If you thought the timing of last year’s Thanksgivukkah was funny, you’ll appreciate that this New Year’s Day falls on the Tenth of Teves, the fast day commemorating the time when Nebuchadnezzar’s Babylonian army surrounded Jerusalem. This event began a 30-month-long military siege that ended with the destruction of the Holy Temple in 425 BCE.
Okay, so it’s not so funny, but since they’re on the same day, there must be a connection.
The Tenth of Teves is our nation’s way of saying, “Jerusalem wasn’t destroyed in a day;” the fast reminds us to envision our goal as a people–to see the Holy Temple rebuilt with the coming of Moshiach– then commit ourselves to making personal improvements to attain it.
And isn’t the New Year about making resolutions to do better?
So, as far as I can see on everyone’s calendar, self-exploration and self-improvement are in the air.
Self-exploration comes fairly easily to me, although I only recently appreciated this as a gift. It was only when I made headway with self-improvement that I was grateful to be so well aware of the things I needed to fix in myself.
One of the tools that helped in this process was learning about the mysterious internal workings of my soul.
For reasons only He knows, G-d created us such that the animal soul, the Nefesh HaBehamis, enters us with our first breath upon entering the world. G-d gives us a second soul, a Nefesh Elokis, literally a part of G-d Himself, upon the age of Bat or Bar Mitzvah–twelve for girls, thirteen for boys. No celebration or even acknowledgement is required; it just happens. And while it is Jewishly advisable to be “trained” to keep the commandments up to that point, we are only “accountable” for our behavior after this age.

WORK REQUEST 1: In the passage about the Tenth of Teves, at what ages does G-d give a person the second soul, the Nefesh Elokis?
WORK REQUEST 2: Carry on the passage about the Tenth of Teves and New Year's self-improvement, starting after its last sentence.

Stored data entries
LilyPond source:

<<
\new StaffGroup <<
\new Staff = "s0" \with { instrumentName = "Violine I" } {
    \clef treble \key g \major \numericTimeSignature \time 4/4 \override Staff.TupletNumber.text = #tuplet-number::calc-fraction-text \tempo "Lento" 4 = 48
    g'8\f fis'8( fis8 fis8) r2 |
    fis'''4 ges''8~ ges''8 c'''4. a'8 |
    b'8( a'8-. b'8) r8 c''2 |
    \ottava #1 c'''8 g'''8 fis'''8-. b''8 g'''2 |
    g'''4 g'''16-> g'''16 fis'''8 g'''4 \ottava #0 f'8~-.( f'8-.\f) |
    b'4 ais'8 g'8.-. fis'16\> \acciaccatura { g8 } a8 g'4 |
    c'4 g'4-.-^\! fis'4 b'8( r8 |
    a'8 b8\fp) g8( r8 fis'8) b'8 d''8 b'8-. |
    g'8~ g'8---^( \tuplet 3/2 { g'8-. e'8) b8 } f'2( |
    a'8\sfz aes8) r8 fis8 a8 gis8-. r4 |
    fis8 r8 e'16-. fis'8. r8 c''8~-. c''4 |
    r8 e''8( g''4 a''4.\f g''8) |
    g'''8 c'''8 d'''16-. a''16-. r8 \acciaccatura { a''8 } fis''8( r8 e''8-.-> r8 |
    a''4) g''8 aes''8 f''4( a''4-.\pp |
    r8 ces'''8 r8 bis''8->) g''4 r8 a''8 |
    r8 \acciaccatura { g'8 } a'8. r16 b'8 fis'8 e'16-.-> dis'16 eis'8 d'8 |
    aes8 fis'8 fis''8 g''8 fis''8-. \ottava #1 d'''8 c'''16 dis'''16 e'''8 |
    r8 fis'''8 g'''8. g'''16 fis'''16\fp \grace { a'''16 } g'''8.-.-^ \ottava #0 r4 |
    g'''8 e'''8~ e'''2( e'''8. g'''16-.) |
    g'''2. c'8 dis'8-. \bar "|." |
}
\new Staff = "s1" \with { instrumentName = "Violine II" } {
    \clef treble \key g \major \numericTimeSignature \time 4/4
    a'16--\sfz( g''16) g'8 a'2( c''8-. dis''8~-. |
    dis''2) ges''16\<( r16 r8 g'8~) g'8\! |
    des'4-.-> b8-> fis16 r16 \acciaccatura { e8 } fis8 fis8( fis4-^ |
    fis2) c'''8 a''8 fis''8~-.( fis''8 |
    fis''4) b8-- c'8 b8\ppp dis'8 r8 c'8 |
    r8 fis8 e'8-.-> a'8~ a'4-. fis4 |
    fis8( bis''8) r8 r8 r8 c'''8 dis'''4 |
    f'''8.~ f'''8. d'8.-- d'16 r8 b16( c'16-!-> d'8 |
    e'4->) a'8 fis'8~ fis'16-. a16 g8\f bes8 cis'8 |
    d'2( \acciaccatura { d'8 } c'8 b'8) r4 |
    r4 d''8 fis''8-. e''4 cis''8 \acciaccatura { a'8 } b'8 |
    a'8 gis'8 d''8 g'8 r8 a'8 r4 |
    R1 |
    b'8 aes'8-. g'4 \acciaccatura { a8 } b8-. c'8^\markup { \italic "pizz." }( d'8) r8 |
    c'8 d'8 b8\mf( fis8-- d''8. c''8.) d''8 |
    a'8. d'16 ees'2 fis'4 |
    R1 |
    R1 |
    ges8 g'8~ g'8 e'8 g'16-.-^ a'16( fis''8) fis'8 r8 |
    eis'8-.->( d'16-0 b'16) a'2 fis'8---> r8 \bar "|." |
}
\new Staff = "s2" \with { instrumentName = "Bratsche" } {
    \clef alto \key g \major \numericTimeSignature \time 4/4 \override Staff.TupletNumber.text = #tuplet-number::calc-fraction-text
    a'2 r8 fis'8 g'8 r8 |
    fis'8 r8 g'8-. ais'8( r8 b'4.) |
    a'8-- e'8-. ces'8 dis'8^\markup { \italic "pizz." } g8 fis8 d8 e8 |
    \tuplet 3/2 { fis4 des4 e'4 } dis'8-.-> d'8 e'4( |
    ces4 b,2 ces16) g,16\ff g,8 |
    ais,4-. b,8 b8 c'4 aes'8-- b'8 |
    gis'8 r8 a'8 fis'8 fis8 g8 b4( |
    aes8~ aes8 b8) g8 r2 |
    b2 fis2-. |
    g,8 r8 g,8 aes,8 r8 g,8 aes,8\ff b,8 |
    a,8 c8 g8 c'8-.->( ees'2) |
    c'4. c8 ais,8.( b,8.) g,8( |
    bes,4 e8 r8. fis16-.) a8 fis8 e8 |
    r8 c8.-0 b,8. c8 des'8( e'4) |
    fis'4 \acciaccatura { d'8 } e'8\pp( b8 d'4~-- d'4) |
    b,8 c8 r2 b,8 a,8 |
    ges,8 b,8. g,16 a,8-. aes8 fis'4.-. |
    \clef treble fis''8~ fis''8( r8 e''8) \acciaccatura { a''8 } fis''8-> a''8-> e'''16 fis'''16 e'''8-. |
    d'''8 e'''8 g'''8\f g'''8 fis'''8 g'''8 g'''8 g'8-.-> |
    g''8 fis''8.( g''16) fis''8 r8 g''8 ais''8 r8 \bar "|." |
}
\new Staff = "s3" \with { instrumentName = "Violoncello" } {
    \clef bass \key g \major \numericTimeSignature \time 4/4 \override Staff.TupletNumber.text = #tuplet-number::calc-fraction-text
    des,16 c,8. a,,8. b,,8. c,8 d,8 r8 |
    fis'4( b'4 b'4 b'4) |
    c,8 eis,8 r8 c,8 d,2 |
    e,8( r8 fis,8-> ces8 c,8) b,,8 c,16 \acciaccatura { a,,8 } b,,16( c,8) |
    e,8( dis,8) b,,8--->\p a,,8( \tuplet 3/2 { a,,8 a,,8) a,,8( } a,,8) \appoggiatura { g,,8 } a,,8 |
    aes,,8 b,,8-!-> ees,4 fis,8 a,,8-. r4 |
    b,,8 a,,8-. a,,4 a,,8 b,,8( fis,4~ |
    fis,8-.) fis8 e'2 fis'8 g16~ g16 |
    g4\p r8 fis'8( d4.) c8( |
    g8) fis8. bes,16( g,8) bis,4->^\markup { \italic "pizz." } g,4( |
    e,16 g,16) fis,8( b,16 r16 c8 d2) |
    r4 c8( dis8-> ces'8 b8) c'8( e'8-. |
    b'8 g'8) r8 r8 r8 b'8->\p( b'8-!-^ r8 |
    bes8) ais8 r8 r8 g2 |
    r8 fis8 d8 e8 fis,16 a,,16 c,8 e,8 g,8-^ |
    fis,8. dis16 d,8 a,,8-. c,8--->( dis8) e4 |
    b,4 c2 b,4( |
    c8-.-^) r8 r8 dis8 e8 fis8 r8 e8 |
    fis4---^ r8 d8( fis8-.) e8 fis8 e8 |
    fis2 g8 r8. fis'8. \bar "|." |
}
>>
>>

EXERCISE RESPONSE 1: Twelve for girls and thirteen for boys.

EXERCISE RESPONSE 2:
Of course, I knew none of this growing up and I identified totally with my ego-centered self. I did not want to be vulnerable to the judgments of a superficial world–even if I was often guilty of judging similarly–and my outer personality was a wall that protected myself.
And that’s pretty much how it went for many years, even after I became observant. I often tried to access the “real” me, but I was always on guard, ready to fortify myself after a hurt or disappointment.
Everything changed for me seven years ago when I spoke to a healer regarding some physical discomfort I was having. With surprising ease and clarity, he connected my outer symptoms to an inner discomfort. Within six months, I felt like a new person inside. I began feeling stronger and less vulnerable, which allowed me to like myself in a healthier way. Which then cleared the channels to allow me to truly like others.
I don’t think I’ll ever get used to the new me. Of course, some days everything works better than others, but healing is an ongoing process; I hope to be blessed to continue to do it successfully.